◆ GIVEN EXERCISE 1 ◆
Please arrange the lines of the records, from the line with "common name: Myrtle warbler" up to and including the line with "genus: Metrosideros", as a numbered list, leaving out any blank lines.

◆ DOCUMENT SEGMENT ◆
Re: Ceph + VMware + Single Thread Performance

[Date Prev][Date Next][Thread Prev][Thread Next][Date Index][Thread Index]

 



> -----Original Message-----
> From: Alex Gorbachev [mailto:ag@xxxxxxxxxxxxxxxxxxx]
> Sent: 11 September 2016 03:17
> To: Nick Fisk <nick@xxxxxxxxxx>
> Cc: Wilhelm Redbrake <wr@xxxxxxxx>; Horace Ng <horace@xxxxxxxxx>; ceph-users <ceph-users@xxxxxxxxxxxxxx>
> Subject: Re:  Ceph + VMware + Single Thread Performance
> 
> Confirming again much better performance with ESXi and NFS on RBD using the XFS hint Nick uses, below.

◆ RECORDS SUPPLIED ◆
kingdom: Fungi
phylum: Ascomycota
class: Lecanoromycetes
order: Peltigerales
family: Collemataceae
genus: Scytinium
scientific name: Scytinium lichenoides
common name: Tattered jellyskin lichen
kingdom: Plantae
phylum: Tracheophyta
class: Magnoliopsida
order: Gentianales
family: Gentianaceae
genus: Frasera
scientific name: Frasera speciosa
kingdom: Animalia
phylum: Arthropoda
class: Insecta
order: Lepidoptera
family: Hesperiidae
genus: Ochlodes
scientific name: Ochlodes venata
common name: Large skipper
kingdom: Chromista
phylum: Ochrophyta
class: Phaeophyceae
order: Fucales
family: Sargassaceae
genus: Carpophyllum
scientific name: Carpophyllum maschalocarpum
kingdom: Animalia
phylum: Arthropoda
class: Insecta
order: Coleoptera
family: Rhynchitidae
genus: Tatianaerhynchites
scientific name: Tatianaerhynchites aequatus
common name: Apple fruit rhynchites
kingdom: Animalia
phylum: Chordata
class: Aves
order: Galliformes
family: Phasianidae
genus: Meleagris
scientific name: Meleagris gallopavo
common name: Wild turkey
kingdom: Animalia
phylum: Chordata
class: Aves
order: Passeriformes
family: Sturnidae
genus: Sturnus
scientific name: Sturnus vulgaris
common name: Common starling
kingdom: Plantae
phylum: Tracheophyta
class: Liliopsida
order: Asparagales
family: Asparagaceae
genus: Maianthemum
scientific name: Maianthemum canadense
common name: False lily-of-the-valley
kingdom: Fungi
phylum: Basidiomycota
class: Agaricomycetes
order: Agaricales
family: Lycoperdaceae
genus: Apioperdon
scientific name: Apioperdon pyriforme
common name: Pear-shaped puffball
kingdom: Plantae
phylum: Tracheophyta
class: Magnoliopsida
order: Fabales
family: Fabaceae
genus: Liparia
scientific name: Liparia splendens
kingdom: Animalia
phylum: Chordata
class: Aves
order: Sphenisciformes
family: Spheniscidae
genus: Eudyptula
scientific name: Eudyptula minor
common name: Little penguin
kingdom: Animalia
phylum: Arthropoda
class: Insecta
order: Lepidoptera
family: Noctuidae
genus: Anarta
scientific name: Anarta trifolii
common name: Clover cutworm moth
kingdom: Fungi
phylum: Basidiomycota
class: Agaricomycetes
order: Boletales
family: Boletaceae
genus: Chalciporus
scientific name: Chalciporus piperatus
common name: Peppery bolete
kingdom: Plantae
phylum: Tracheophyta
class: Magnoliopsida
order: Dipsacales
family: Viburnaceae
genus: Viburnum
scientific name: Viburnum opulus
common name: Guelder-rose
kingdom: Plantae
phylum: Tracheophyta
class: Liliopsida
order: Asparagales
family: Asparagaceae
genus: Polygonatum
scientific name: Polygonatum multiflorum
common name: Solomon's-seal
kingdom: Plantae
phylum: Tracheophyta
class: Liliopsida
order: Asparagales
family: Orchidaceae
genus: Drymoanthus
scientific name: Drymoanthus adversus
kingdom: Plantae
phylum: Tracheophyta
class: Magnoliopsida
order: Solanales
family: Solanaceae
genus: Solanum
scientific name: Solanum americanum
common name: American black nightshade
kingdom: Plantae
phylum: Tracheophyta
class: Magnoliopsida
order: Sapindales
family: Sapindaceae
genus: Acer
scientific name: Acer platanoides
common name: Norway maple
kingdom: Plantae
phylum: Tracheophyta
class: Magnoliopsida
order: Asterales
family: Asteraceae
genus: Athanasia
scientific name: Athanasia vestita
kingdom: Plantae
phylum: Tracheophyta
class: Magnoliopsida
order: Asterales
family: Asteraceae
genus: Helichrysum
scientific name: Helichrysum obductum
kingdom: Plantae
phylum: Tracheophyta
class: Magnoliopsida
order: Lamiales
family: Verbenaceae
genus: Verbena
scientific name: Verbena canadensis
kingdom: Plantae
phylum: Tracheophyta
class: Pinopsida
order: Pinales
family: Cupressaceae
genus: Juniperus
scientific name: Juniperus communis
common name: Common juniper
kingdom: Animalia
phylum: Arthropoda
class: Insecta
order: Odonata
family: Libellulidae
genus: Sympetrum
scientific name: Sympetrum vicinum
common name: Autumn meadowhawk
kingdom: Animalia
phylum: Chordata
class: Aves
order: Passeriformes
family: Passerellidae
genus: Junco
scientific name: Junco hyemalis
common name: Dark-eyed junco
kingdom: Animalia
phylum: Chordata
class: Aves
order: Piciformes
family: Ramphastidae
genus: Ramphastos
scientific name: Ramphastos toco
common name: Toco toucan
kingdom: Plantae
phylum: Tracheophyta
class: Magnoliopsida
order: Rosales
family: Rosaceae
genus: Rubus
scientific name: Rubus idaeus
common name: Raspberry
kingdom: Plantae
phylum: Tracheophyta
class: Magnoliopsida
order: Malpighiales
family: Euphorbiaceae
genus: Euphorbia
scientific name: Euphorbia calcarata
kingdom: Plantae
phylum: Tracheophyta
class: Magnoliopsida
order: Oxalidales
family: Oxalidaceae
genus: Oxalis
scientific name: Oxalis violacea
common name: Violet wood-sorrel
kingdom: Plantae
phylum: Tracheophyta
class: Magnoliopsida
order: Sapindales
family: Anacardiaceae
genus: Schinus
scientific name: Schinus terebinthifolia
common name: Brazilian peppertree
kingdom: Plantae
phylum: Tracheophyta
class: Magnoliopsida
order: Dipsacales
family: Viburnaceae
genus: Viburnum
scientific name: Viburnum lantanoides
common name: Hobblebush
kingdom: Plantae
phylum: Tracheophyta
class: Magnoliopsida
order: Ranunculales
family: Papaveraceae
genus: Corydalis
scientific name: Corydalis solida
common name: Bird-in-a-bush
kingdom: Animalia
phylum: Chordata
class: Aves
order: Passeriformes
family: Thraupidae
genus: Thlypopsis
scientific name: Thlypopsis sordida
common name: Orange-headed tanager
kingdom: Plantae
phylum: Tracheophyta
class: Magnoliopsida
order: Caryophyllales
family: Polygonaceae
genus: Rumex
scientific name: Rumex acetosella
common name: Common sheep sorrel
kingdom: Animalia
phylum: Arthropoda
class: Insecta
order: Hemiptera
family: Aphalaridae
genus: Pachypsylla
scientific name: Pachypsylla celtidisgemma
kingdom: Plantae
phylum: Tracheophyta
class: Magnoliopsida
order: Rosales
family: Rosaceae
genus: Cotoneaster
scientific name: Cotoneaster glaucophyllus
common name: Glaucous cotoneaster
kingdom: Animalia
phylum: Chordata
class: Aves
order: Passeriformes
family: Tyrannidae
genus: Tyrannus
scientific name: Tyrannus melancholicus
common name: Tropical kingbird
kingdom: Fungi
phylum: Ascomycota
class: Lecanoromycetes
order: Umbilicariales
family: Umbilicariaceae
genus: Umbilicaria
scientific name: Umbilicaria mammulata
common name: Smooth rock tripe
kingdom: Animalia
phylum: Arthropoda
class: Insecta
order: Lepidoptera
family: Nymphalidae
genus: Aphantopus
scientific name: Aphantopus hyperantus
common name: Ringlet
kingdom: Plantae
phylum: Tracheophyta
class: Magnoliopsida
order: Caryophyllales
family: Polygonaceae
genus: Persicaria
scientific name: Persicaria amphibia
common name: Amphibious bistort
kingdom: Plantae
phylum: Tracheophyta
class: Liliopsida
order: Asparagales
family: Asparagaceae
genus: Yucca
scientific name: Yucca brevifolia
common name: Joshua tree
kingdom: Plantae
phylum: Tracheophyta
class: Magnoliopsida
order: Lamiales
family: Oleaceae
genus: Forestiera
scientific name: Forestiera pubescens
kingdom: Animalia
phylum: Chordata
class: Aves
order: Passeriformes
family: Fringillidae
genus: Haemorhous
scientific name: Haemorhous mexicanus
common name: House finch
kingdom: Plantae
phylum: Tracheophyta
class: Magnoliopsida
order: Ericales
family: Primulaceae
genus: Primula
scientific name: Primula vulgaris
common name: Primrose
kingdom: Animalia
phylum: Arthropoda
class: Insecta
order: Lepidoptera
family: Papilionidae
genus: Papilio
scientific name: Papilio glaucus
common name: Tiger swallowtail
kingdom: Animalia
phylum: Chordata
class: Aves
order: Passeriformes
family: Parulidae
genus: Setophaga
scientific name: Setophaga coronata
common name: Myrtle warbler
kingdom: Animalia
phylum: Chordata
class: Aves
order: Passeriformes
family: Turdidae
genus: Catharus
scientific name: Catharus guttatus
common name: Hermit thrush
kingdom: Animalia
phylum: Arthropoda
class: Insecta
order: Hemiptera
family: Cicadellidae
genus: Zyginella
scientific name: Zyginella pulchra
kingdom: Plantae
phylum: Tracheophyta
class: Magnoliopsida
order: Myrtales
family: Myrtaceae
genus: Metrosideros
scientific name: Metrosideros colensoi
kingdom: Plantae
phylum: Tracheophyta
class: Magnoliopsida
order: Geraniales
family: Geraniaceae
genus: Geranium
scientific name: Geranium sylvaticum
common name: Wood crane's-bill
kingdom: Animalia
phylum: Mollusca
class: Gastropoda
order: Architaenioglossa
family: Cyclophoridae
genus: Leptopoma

◆ GIVEN EXERCISE 2 ◆
Set down, word for word, the passage of the Ceph and VMware thread from "[Date Prev][Date Next][Thread" up to and including "Nick uses, below.".

◆ EXERCISE RESPONSE 1 ◆
1. common name: Myrtle warbler
2. kingdom: Animalia
3. phylum: Chordata
4. class: Aves
5. order: Passeriformes
6. family: Turdidae
7. genus: Catharus
8. scientific name: Catharus guttatus
9. common name: Hermit thrush
10. kingdom: Animalia
11. phylum: Arthropoda
12. class: Insecta
13. order: Hemiptera
14. family: Cicadellidae
15. genus: Zyginella
16. scientific name: Zyginella pulchra
17. kingdom: Plantae
18. phylum: Tracheophyta
19. class: Magnoliopsida
20. order: Myrtales
21. family: Myrtaceae
22. genus: Metrosideros

◆ EXERCISE RESPONSE 2 ◆
[Date Prev][Date Next][Thread Prev][Thread Next][Date Index][Thread Index]

 



> -----Original Message-----
> From: Alex Gorbachev [mailto:ag@xxxxxxxxxxxxxxxxxxx]
> Sent: 11 September 2016 03:17
> To: Nick Fisk <nick@xxxxxxxxxx>
> Cc: Wilhelm Redbrake <wr@xxxxxxxx>; Horace Ng <horace@xxxxxxxxx>; ceph-users <ceph-users@xxxxxxxxxxxxxx>
> Subject: Re:  Ceph + VMware + Single Thread Performance
> 
> Confirming again much better performance with ESXi and NFS on RBD using the XFS hint Nick uses, below.